◆ 文本摘录

**********

问题
I have actors that need to do very long-running and computationally expensive work, but the computation itself can be done incrementally. So while the complete computation itself takes hours to complete, the intermediate results are actually extremely useful, and I'd like to be able to respond to any requests of them. This is the pseudo code of what I want to do:
var intermediateResult = ...
loop {
while (mailbox.isEmpty && computationNotFinished)
intermediateResult = computationStep(intermediateResult)
receive {
case GetCurrentResult => sender ! intermediateResult
...other messages...
}
}
回答1:
I assume from your comment to Roland Kuhn answer that you have some work which can be considered as recursive, at least in blocks. If this is not the case, I don't think there could be any clean solution to handle your problem and you will have to deal with complicated pattern matching blocks.
If my assumptions are correct, I would schedule the computation asynchronously and let the actor be free to answer other messages. The key point is to use Future monadic capabilities and having a simple receive block. You would have to handle three messages (startComputation, changeState, getState)
You will end up having the following receive:
def receive {
case StartComputation(myData) =>expensiveStuff(myData)
case ChangeState(newstate) = this.state = newstate
case GetState => sender ! this.state
}
And then you can leverage the map method on Future, by defining your own recursive map:
def mapRecursive[A](f:Future[A], handler: A => A, exitConditions: A => Boolean):Future[A] = {
f.flatMap { a=>
if (exitConditions(a))
f
else {
val newFuture = f.flatMap{ a=> Future(handler(a))}
mapRecursive(newFuture,handler,exitConditions)
}
}
}
Once you have this tool, everything is easier. If you look to the following example :
def main(args:Array[String]){
val baseFuture:Future[Int] = Promise.successful(64)
val newFuture:Future[Int] = mapRecursive(baseFuture,
(a:Int) => {
val result = a/2
println("Additional step done: the current a is " + result)
result
}, (a:Int) => (a<=1))
val one = Await.result(newFuture,Duration.Inf)
println("Computation finished, result = " + one)
}
Its output is:
Additional step done: the current a is 32
Additional step done: the current a is 16
Additional step done: the current a is 8
Additional step done: the current a is 4
Additional step done: the current a is 2
Additional step done: the current a is 1
Computation finished, result = 1
You understand you can do the same, inside your expensiveStuff
method
def expensiveStuff(myData:MyData):Future[MyData]= {
val firstResult = Promise.successful(myData)
val handler : MyData => MyData = (myData) => {
val result = myData.copy(myData.value/2)
self ! ChangeState(result)

**********

◆ 数据摘录

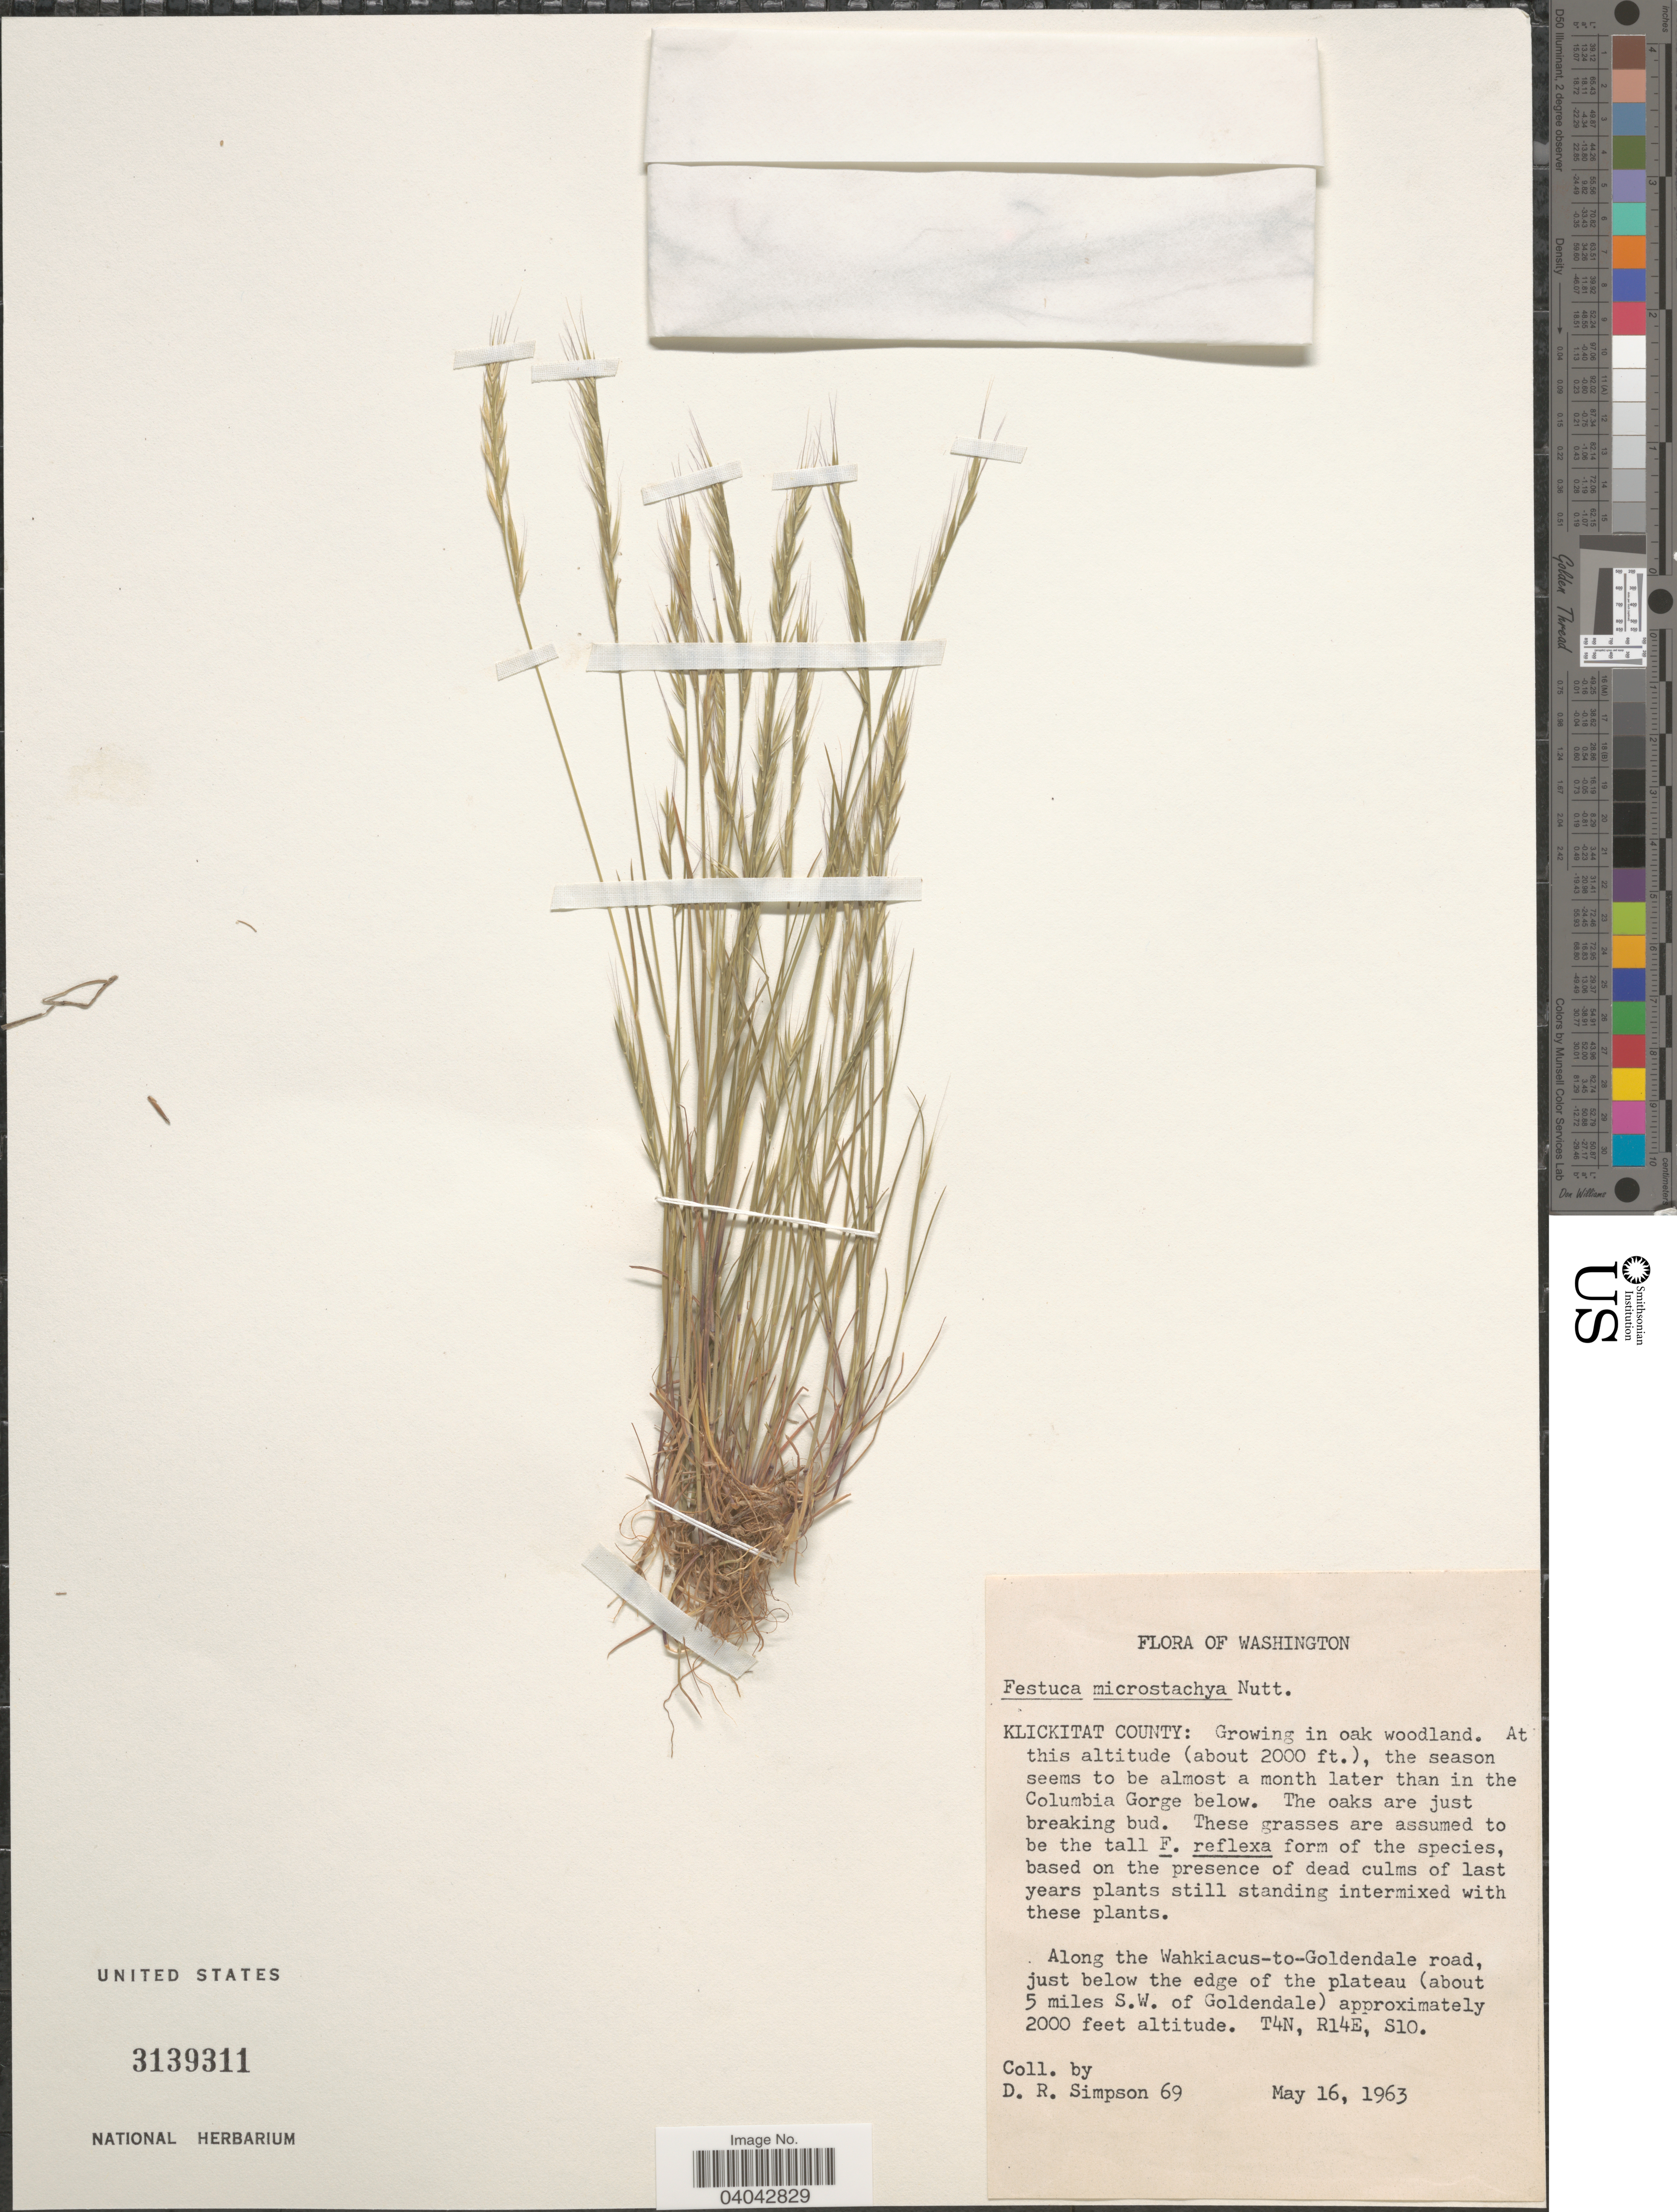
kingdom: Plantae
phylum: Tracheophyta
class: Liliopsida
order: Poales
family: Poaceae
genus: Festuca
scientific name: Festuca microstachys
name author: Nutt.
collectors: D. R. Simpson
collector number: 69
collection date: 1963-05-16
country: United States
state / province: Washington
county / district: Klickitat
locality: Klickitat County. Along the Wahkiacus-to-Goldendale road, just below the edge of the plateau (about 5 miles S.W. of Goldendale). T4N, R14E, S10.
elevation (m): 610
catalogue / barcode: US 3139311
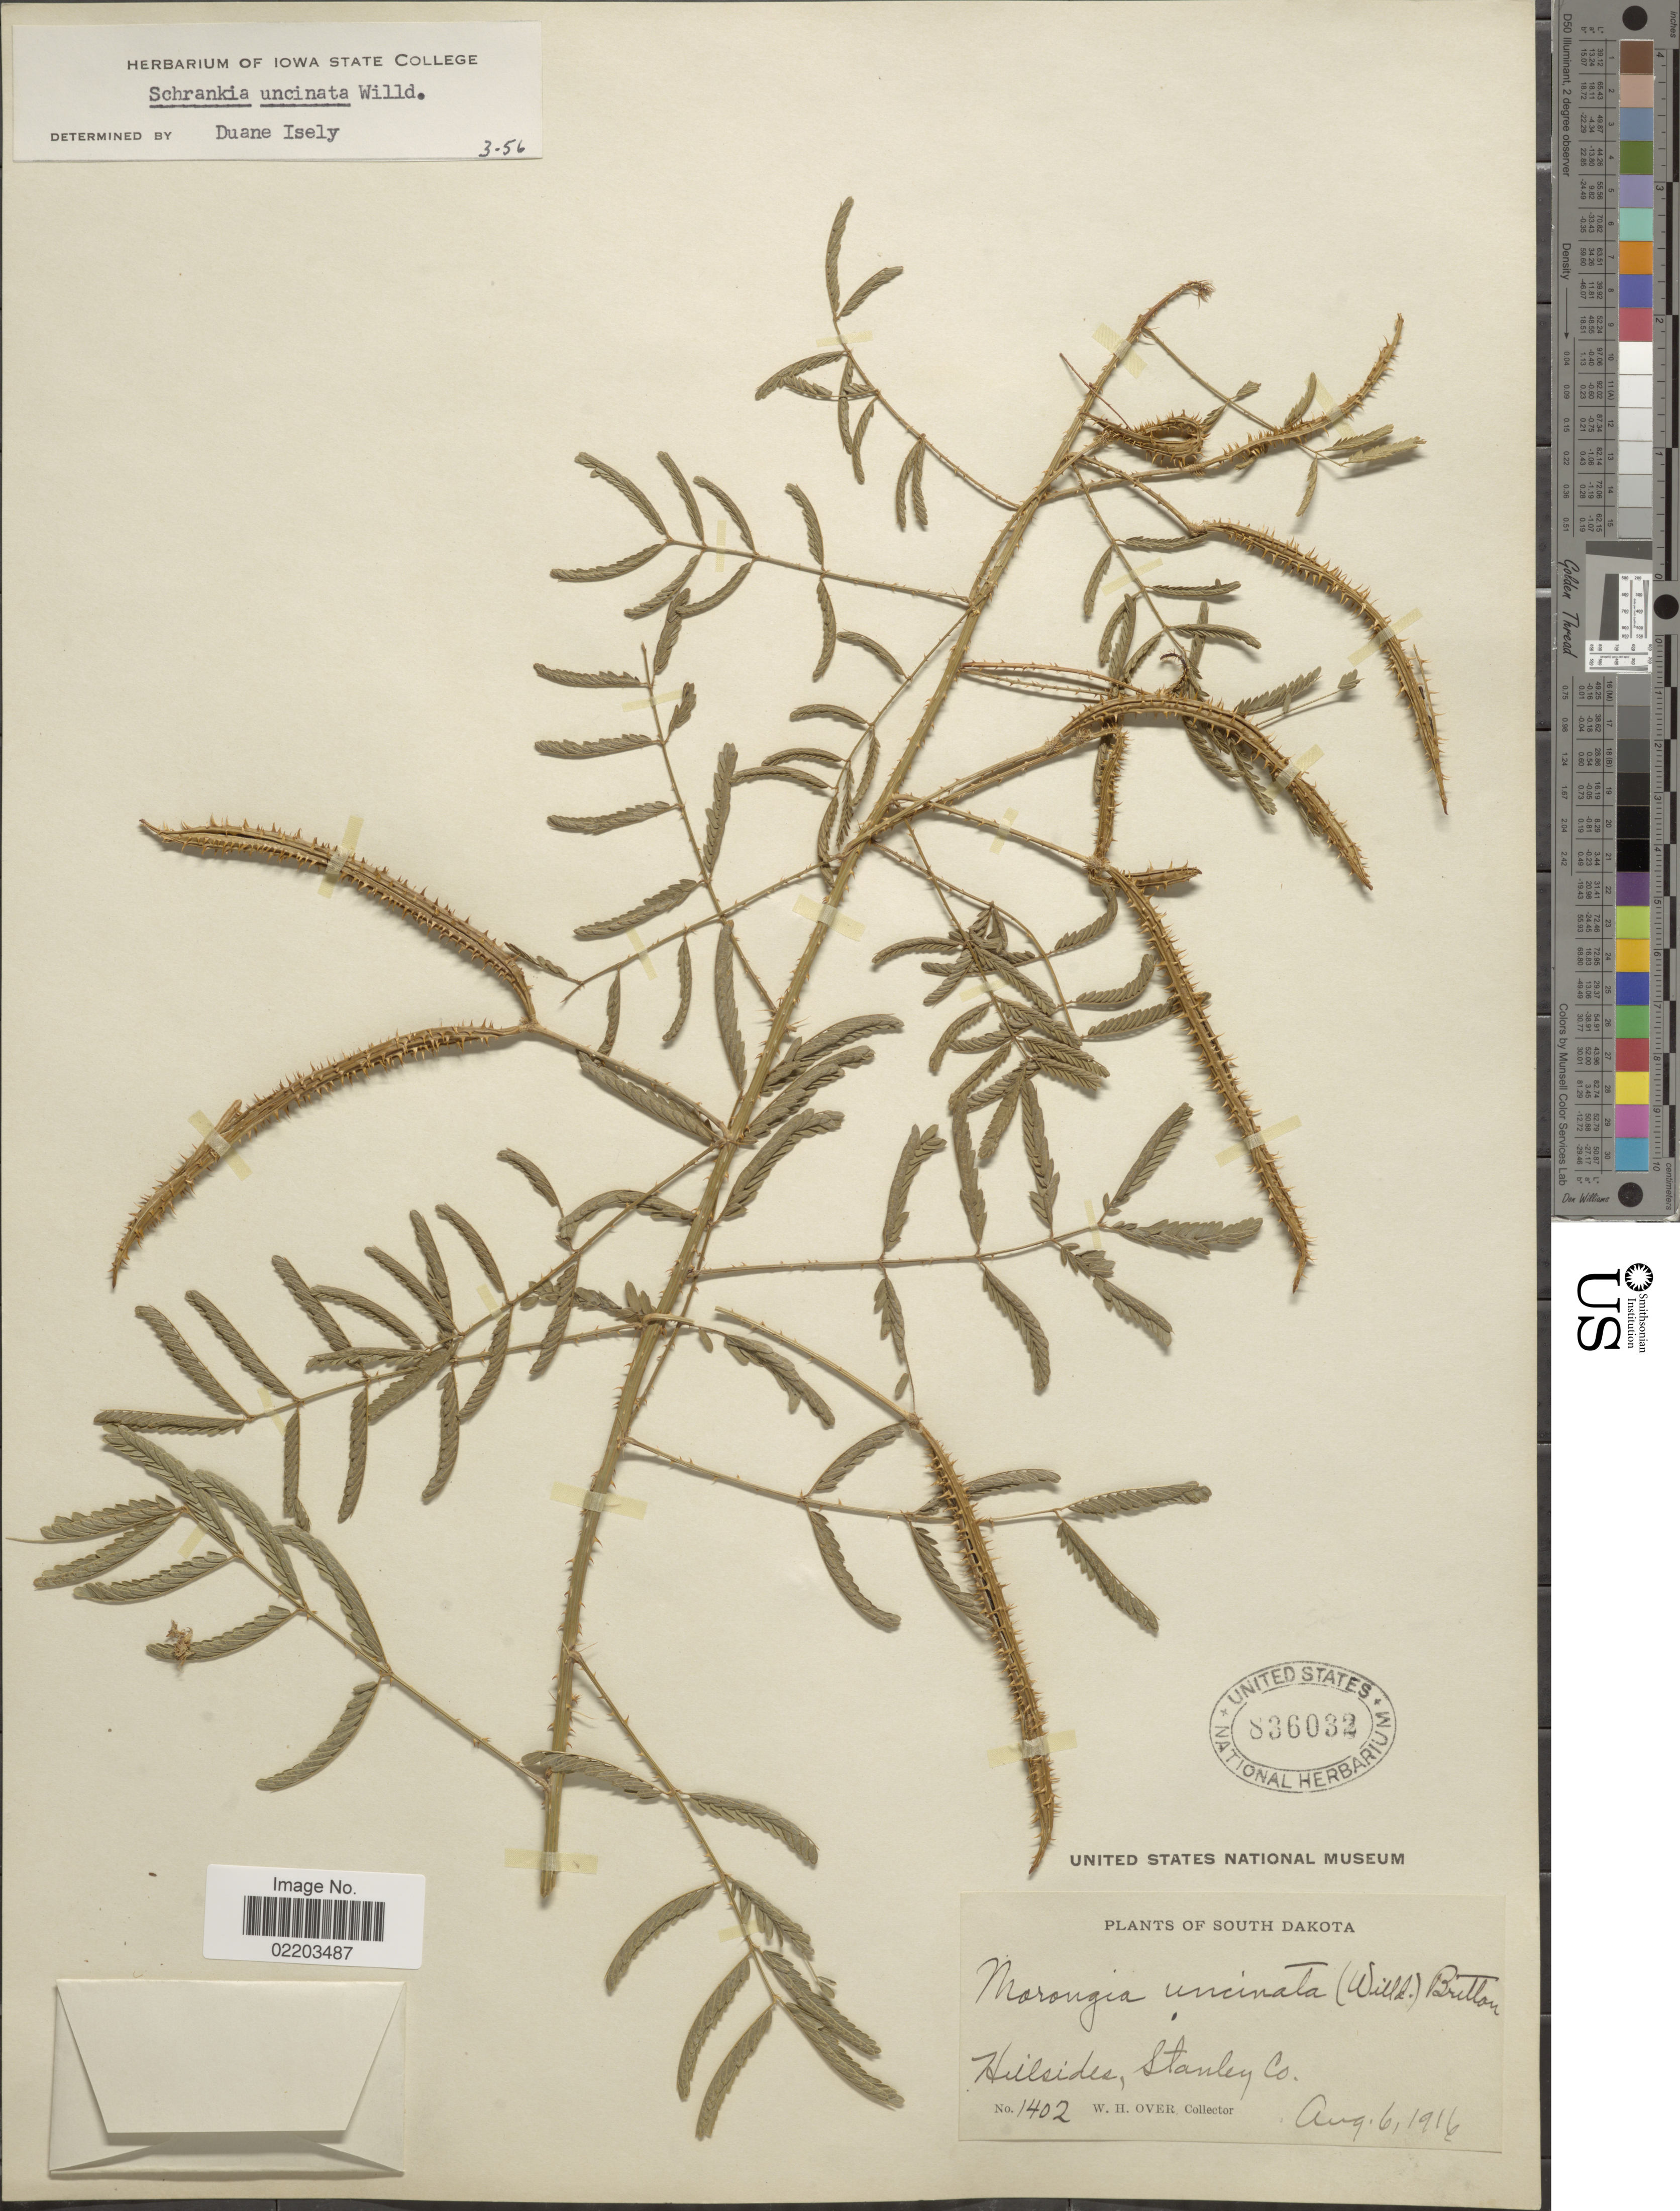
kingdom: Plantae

**********

◆ 任务说明
- a) 根据关于 actor 长时间计算的文本摘录，判断下列三项说法是否与其相符，每项回答“是”或“否”，并原样引用摘录中起决定作用的词句：(i) 回答者认为需要处理三种消息；(ii) 示例程序中 baseFuture 的初始值为 32；(iii) 示例程序最终输出的计算结果为 1。
- b) 请从结尾处续写关于 actor 长时间计算的文本摘录。

◆ 练习答案
- a)
(i) 是。“You would have to handle three messages (startComputation, changeState, getState)”
(ii) 否。“val baseFuture:Future[Int] = Promise.successful(64)”
(iii) 是。“Computation finished, result = 1”

- b)
result
}
val exitCondition : MyData => Boolean = (myData:MyData) => myData.value==1
mapRecursive(firstResult,handler,exitCondition)
}
EDIT - MORE DETAILED
If you don't want to block the Actor, which processes messages from its mailbox in a thread-safe and synchronous manner, the only thing you can do is to get the computation executed on a different thread. This is exactly an high performance non blocking receive.
However, you were right in saying that the approach I propose pays a high performance penalty. Every step is done on a different future, which might be not necessary at all. You can therefore recurse the handler to obtain a single-threaded or multiple-threaded execution. There is no magic formula after all:
- If you want to schedule asynchronously and minimize the cost, all the work should be done by a single thread
- This however could prevent other work to start, because if all the threads on a thread pool are taken, the futures will queue. You might therefore want to break the operation into multiple futures so that even at full usage some new work can be scheduled before old work has been completed.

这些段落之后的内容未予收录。